Paul Flemming, Fotograf und Hobbydetektiv, feiert in diesem Jahr sein 20-jähriges Jubiläum. Zu aktuellem Anlass werfen wir einen Blick auf seinen 17. Fall, in dem Paul mehr zufällig im Urlaub am beschaulichen Brombachsee stolpert. Doch hier ist es kein Wels, vor dem die Menschen Angst haben, sondern ein waschechtes Monster. Was hat es mit dem Ungeheuer auf sich?
„Das Ungeheuer vom Brombachsee“ - Worum geht es?
Während seine Frau auf einer Seminartagung ist, ist Paul schon einmal in den gemeinsamen Urlaub vor gereist. Auf einem gemieteten Hausboot am Brombachsee will er eigentlich die Seele baumeln lassen. Die Geschichten von einem angeblichen Ungeheuer, das im See sein Unwesen treiben soll, nimmt Paul eigentlich nicht ernst, doch ein plötzliches, lautes Plätschern am Boot macht ihn dann doch stutzig.
Es ist aber kein Ungeheuer, sondern eine Hündin, die da im Wasser strampelt, und Paul wird unversehens zum Hunderetter. Auf der Suche nach den Besitzern des Vierbeiners wird Paul zwar fündig. Doch das Herrchen hängt an einem Seil und mit einer tödlichen Kopfwunde unter Wasser.
Die Polizei ist sich schnell einig, ein klarer Unfall mit Todesfolge. Doch Paul ist sich sicher, dass hier ein Verbrechen geschehen ist. Er nimmt selbst Ermittlungen auf, bekommt dabei Unterstützung von der befreundeten Polizeikommissarin aus Nürnberg. Wer steckt hinter dem Todesfall? Haben die Gegner der neuen Homöopathie-Praxis, die er eröffnen wollte, etwas damit zu tun, oder ist es doch der Bruder, mit dem er das Geschäft leitete? Er scheint auf jeden Fall Geheimnisse zu haben. Oder ist doch das geheimnisvolle Ungeheuer an allem schuld? Oder steckt etwas ganz anderes dahinter?
Der 17. Fall von Paul Flemming - Was taugt der Frankenkrimi?
2025 darf Paul Flemming sein 20-Jähriges feiern, sein Jubiläumsfall kommt im Oktober und trägt den Titel „Dürers Mätresse“. 20 Jahre, 20 Fälle, das spricht ja für eine gewisse Fangemeinde der Frankenkrimis.

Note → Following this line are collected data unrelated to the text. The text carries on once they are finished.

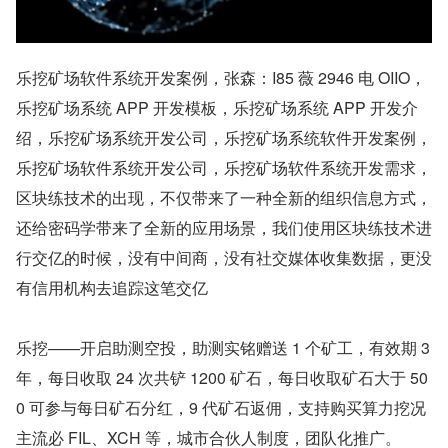
乐挖矿场软件系统开发案例，张森：I85 薇 2946 电 OIIO，
乐挖矿场系统 APP 开发模板，乐挖矿场系统 APP 开发介
绍，乐挖矿场系统开发公司，乐挖矿场系统软件开发案例，
乐挖矿场软件系统开发公司，乐挖矿场软件系统开发需求，
区块练技术的出现，不仅带来了一种全新的组织信息方式，
还给密码学带来了全新的应用场景，我们使用区块练技术进
行交亿的时候，没有中间商，没有社交媒体收集数据，更没
有信用机构去追踪这笔交亿
乐挖——开启助测空投，助测实铭赠送 1 个矿工，有效期 3 
年，每日收取 24 次共铲 1200 矿石，每日收取矿石大于 50
0 可参与每日矿石分红，9 代矿石返佣，支持购买算力挖况
主流必 FIL、XCH 等，城市合伙人制度，团队化推广。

Nach der Lektüre von „Das Ungeheuer vom Brombachsee“ erschließt sich das für uns nicht wirklich. Die Dialoge wirken aufgesetzt, die Charaktere allesamt eindimensional und unsympathisch. Paul Flemming, der Bedienungen im Restaurant hinterher schnipst und sich von unterschiedlichen Frauen bekochen lässt, die Kommissarin, die mit ihrer Dienstwaffe herumballert, der unverschämt aufdringliche Reporter - mit keiner Figur kann man so richtig etwas anfangen. Pauls Frau Katinka kommt noch am besten weg, ihre Nebenhandlung um den toten Kollegen auf der Dienstreise wirkt zunächst vielversprechend, verläuft dann aber leider im Sand.
Was man dem Frankenkrimi zugutehalten muss, sind die verschiedenen Fährten, die Paul verfolgt. Verdachtsmomente sind breit gefächert, sodass hier viele Spuren zusammenkommen und dabei Spannung und Rätselspaß versprechen. Doch auf gerade einmal 171 Seiten sind es dann doch etwas viele Fährten, hinzukommt Katinkas Nebenhandlung, alles kommt irgendwie etwas zu kurz.
Letztendlich bekommt der Frankenkrimi „Das Ungeheuer vom Brombachsee“ dadurch den Charakter eines mittelmäßigen Vorabendkrimis. Die Ansätze für Spannung sind da, die Fährten bräuchten nur mehr Platz. So fühlt sich der bei Amazon als Buch und Kindle-Book erhältliche Krimi etwas nach verschenktem Potenzial an.